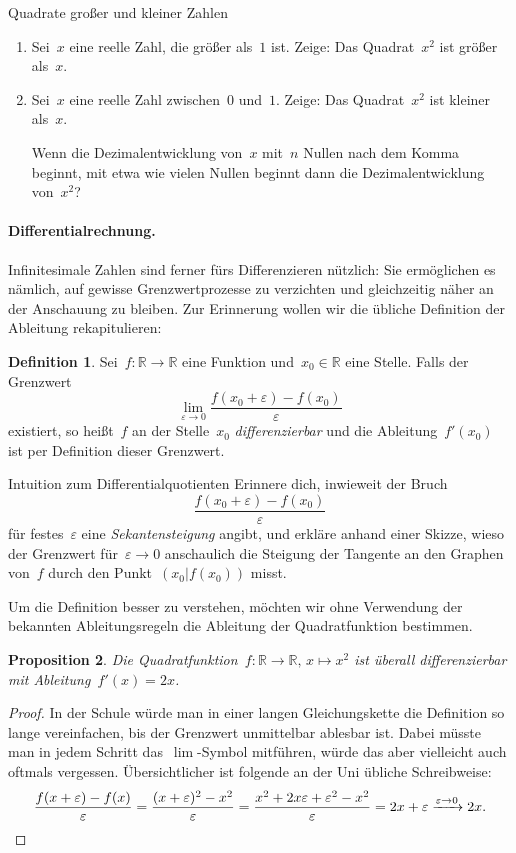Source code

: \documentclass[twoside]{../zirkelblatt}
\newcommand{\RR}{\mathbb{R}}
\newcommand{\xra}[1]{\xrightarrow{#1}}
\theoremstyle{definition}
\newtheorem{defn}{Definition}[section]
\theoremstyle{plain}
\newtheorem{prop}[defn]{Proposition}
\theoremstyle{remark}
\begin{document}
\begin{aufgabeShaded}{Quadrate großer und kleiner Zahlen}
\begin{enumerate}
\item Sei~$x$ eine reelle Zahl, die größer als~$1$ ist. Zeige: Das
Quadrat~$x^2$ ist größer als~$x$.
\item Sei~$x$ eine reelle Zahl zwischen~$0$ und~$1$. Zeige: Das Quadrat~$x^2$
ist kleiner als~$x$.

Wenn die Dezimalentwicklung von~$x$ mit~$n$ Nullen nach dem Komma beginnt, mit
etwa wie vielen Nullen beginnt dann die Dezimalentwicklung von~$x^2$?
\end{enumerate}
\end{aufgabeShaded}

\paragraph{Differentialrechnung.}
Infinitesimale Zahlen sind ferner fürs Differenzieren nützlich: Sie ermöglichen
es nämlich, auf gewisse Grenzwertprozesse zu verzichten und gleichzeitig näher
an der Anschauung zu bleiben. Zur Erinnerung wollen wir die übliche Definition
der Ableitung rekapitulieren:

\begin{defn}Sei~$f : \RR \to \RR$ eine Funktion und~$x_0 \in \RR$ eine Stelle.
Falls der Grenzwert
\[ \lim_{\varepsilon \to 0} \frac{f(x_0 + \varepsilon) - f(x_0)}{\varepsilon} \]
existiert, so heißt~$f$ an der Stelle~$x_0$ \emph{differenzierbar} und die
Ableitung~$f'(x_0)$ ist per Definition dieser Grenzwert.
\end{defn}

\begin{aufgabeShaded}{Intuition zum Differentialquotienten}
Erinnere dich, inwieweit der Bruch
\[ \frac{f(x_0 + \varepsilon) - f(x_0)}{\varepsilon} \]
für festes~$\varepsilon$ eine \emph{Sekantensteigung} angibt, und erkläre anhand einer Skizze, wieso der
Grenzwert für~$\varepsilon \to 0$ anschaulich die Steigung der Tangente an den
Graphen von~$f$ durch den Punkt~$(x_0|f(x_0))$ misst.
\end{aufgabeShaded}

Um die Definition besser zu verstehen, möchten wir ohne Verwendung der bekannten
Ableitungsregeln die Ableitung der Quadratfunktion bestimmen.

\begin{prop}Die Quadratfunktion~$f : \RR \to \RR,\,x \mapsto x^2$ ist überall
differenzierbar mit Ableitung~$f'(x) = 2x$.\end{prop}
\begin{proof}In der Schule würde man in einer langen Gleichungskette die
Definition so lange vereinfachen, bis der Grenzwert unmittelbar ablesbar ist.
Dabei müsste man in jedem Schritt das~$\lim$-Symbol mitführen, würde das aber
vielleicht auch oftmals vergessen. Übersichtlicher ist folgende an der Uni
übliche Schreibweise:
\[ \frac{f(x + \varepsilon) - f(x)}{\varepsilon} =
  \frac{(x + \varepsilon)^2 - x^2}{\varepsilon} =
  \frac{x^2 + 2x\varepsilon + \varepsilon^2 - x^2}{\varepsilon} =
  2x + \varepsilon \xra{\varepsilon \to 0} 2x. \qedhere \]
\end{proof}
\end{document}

☆ ☆ ☆ ☆ ☆ ☆ ☆

§ **Exercise**: Retype word for word everything in the listing above from the line that holds "es nämlich, auf" down to the line that holds "Falls der Grenzwert". Keep both end lines and leave out the rest.

§ **Problem solution**:
es nämlich, auf gewisse Grenzwertprozesse zu verzichten und gleichzeitig näher
an der Anschauung zu bleiben. Zur Erinnerung wollen wir die übliche Definition
der Ableitung rekapitulieren:

\begin{defn}Sei~$f : \RR \to \RR$ eine Funktion und~$x_0 \in \RR$ eine Stelle.
Falls der Grenzwert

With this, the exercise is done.